On 28 April, the DfT set out how vehicles fitted with Automated Lane Keeping System (ALKS) technology could legally be defined as self-driving.
This is as long as they receive GB type approval and there is no evidence to challenge the vehicle’s ability to self-drive.
Transport minister Rachel Maclean has described the announcement as “a major step for the safe use of self-driving vehicles in the UK”.
However, Thatcham Research and the Association of British Insurers (ABI) are urging caution – warning that ALKS is not autonomous, but rather an assisted driving system as it relies on the driver to take back control.
Matthew Avery, director of research at Thatcham Research, said: “There is still a lot of work needed by both legislators and the automotive industry before any vehicle can be classed as automated and allowed safely on to the UK roads.”
ALKS – automated or assisted?
ALKS is a system that is capable of taking control of a vehicle travelling at low speed on a motorway.

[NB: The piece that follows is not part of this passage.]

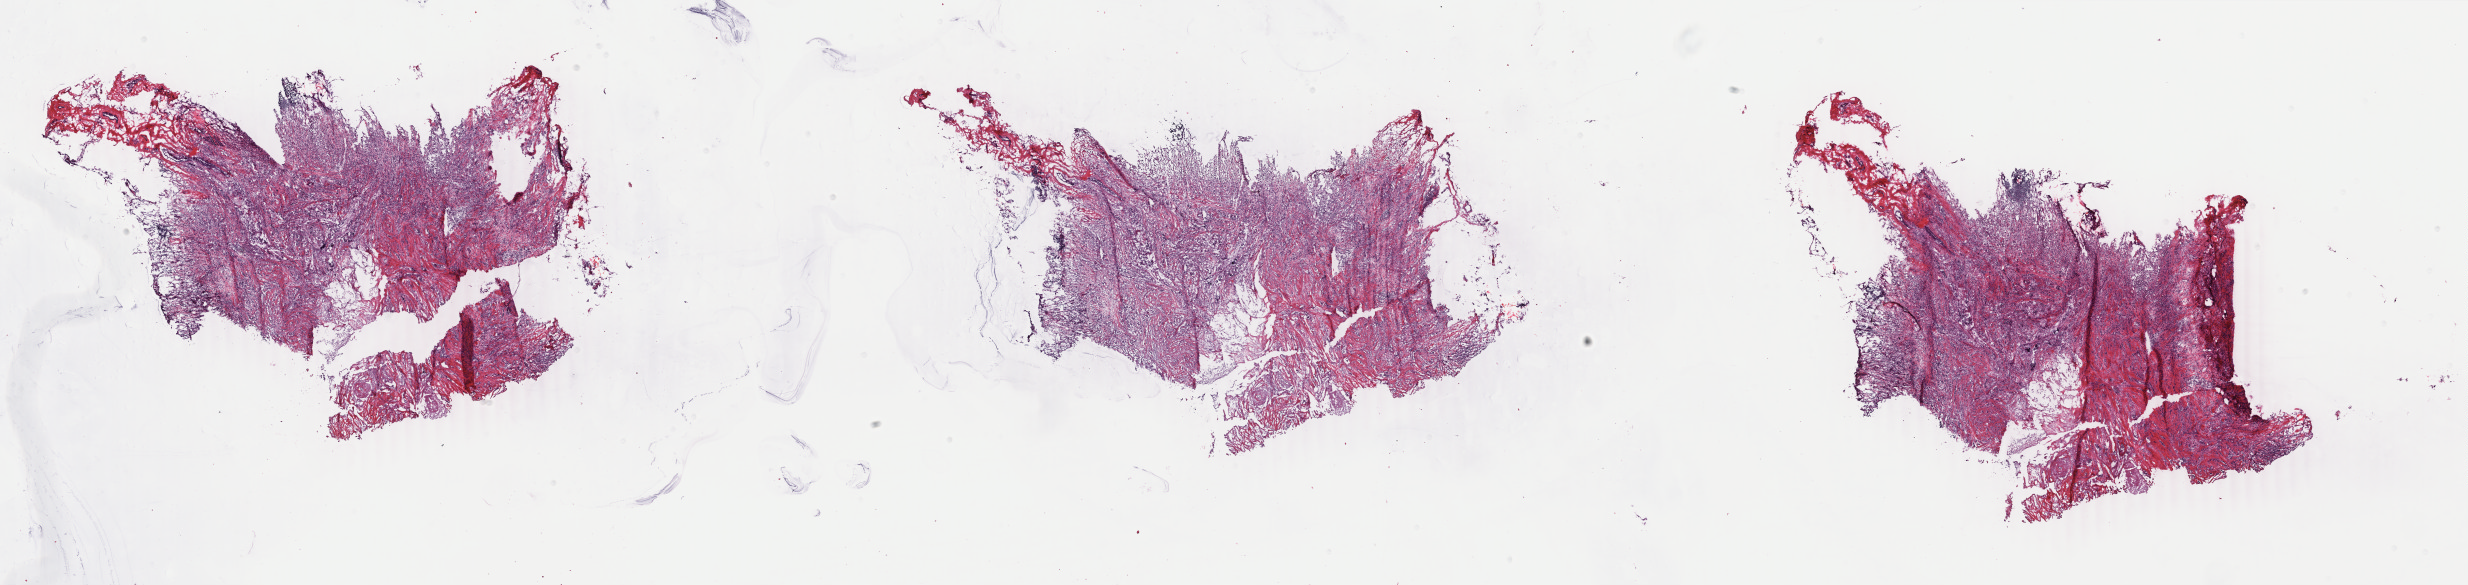
Whole-slide histology image, Hematoxylin and eosin (H&E) stained, low-resolution overview of the scanned area, about 39.3 x 9.3 mm; frozen section; sample: primary tumour, breast. Female patient; age at initial diagnosis 61 years. Pathologist review of this section (percent, as recorded): tumour cells 73%, tumour nuclei 80%, normal cells 0%, stromal cells 27%, necrosis 0%. Infiltration values recorded for this section: lymphocyte infiltration 2%, monocyte infiltration 0%, neutrophil infiltration 0%.
AJCC pathologic stage: IA (7th edition). Pathologic diagnosis: Infiltrating duct carcinoma, NOS. Laterality: right.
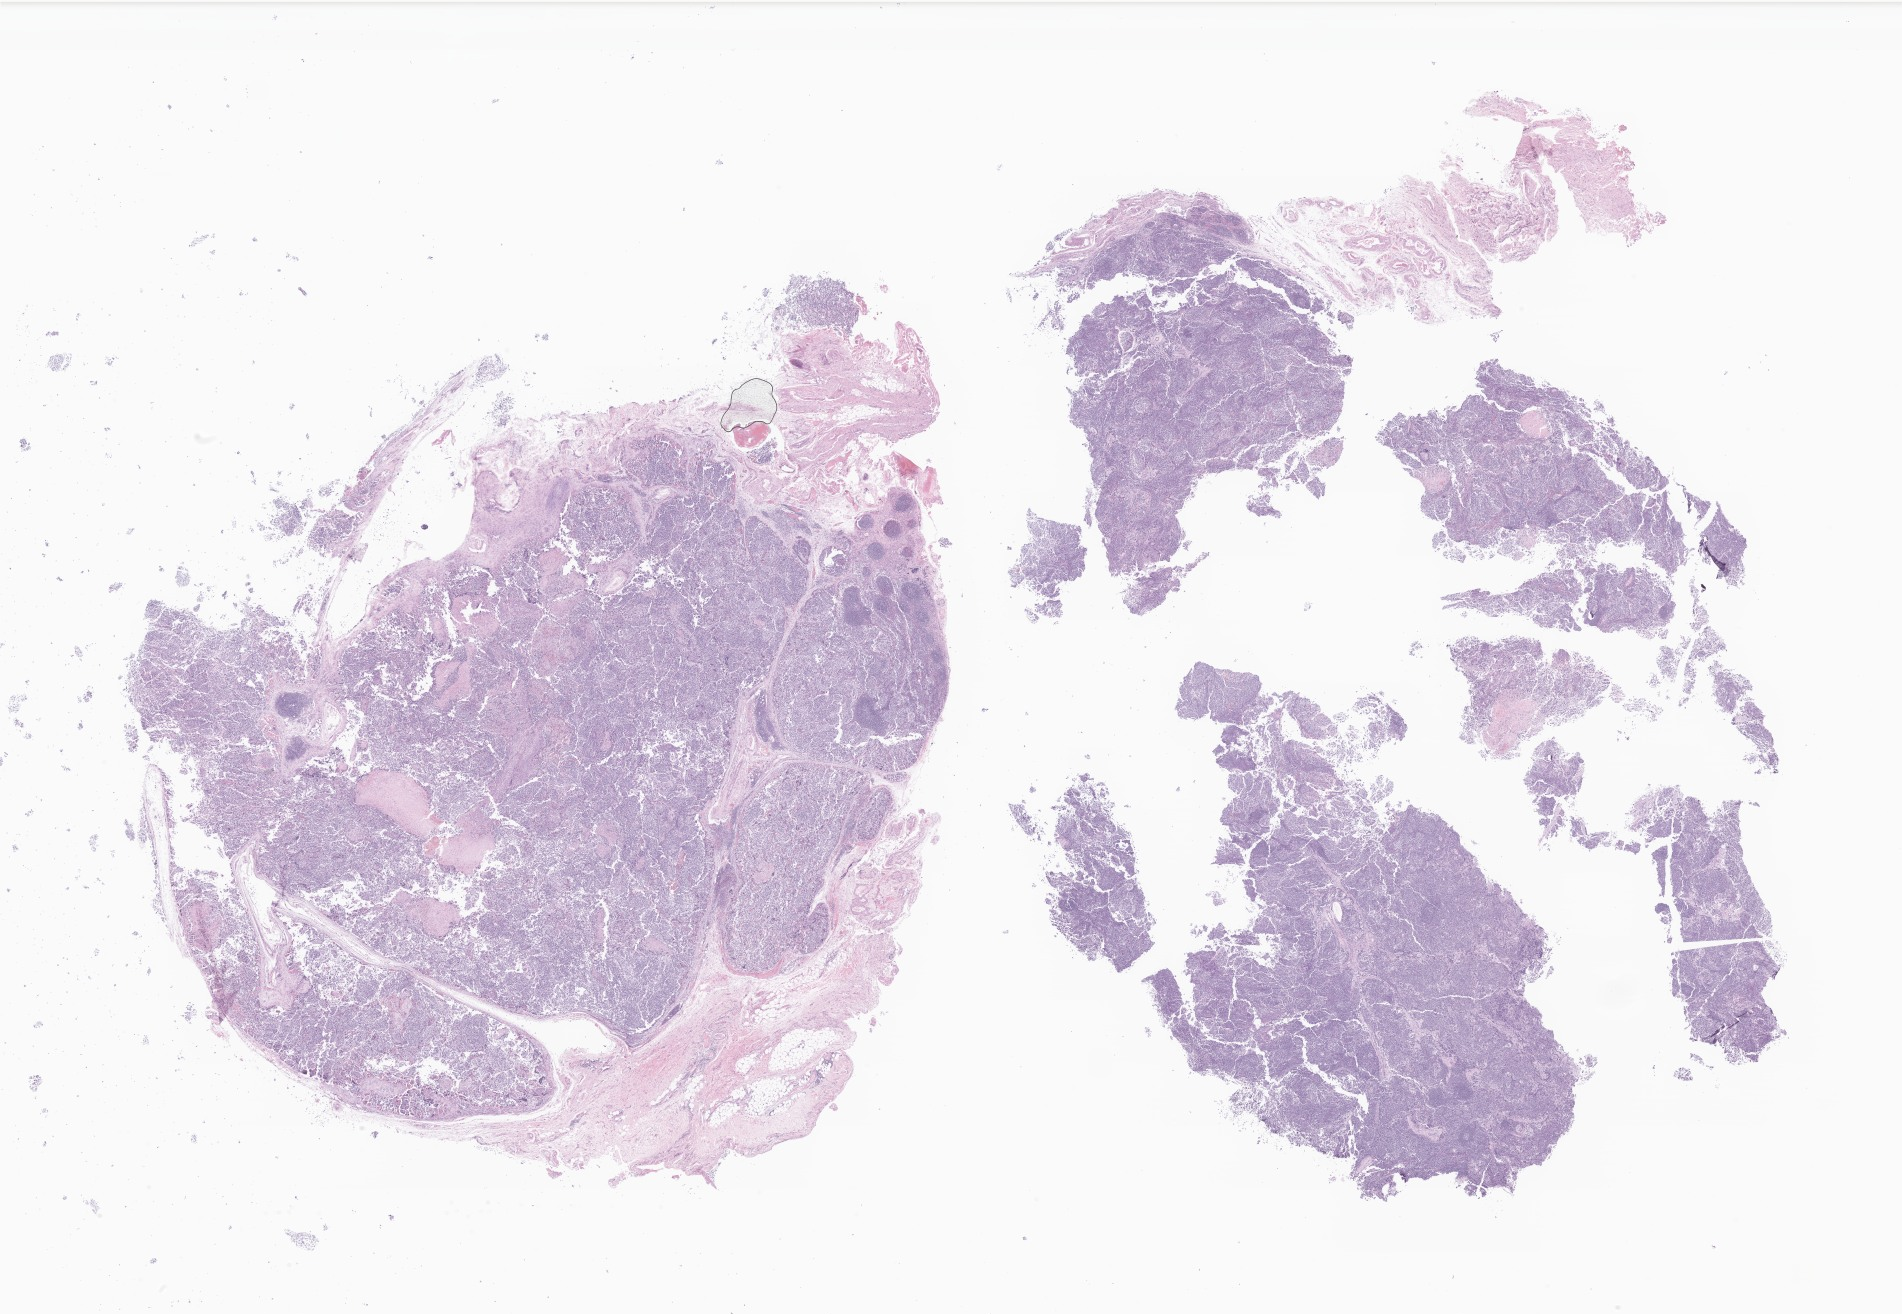
Digitized haematoxylin and eosin-stained section of tumor tissue from the retroperitoneum — a low-resolution overview of the entire scanned area, about 32.1 x 22.2 mm. Formalin-fixed paraffin-embedded section. Patient: female, age 63 months (5 years 3 months).
* recorded diagnosis: Neuroblastoma, NOS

When activated, ALKS keeps a vehicle within its lane, controlling movements for extended periods of time without the driver needing to do anything. The driver must be ready and able to resume driving control when prompted by the vehicle.

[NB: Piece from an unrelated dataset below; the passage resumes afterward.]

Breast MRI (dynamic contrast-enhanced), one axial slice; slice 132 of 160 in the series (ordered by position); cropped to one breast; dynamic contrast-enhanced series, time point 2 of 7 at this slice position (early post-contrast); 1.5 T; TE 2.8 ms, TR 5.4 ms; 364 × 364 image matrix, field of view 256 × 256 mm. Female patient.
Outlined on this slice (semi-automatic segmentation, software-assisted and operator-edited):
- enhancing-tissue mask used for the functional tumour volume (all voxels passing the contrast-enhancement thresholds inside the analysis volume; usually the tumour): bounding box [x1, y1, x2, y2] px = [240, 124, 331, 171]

Under conditions set out by the Government, its use will be limited to speeds of up to 37mph on motorways.
The Government hopes the technology could improve road safety by reducing human error, which contributes to over 85% of collisions.
However, Thatcham Research and the ABI believe there are four non-negotiable criteria that need to be met before ALKS can be classified as automated:
- The vehicle must have the capability, and be allowed through legislation, to safely change lanes to avoid an incident
- The vehicle must have the capability to find a “safe harbour” at the side of the road and not stop in a “live” lane
- The systems on the vehicle must be able to recognise UK road signs and this needs to be assured by an independent organisation
- Data must be made available remotely through a neutral server for any incident to verify who was “in charge” at the time of the incident – the driver or the vehicle
Matthew Avery added: “ALKS as currently proposed by the Government are not automated. They are assisted driving systems as they rely on the driver to take back control.
“Aside from the lack of technical capabilities, by calling ALKS automated our concern also is that the UK Government is contributing to the confusion and frequent misuse of assisted driving systems that have unfortunately already led to many tragic deaths.
“A widespread and effective ongoing communications campaign led by the automotive industry and supported by insurers and safety organisations is essential if we are going to address current and future misconceptions and misuse.”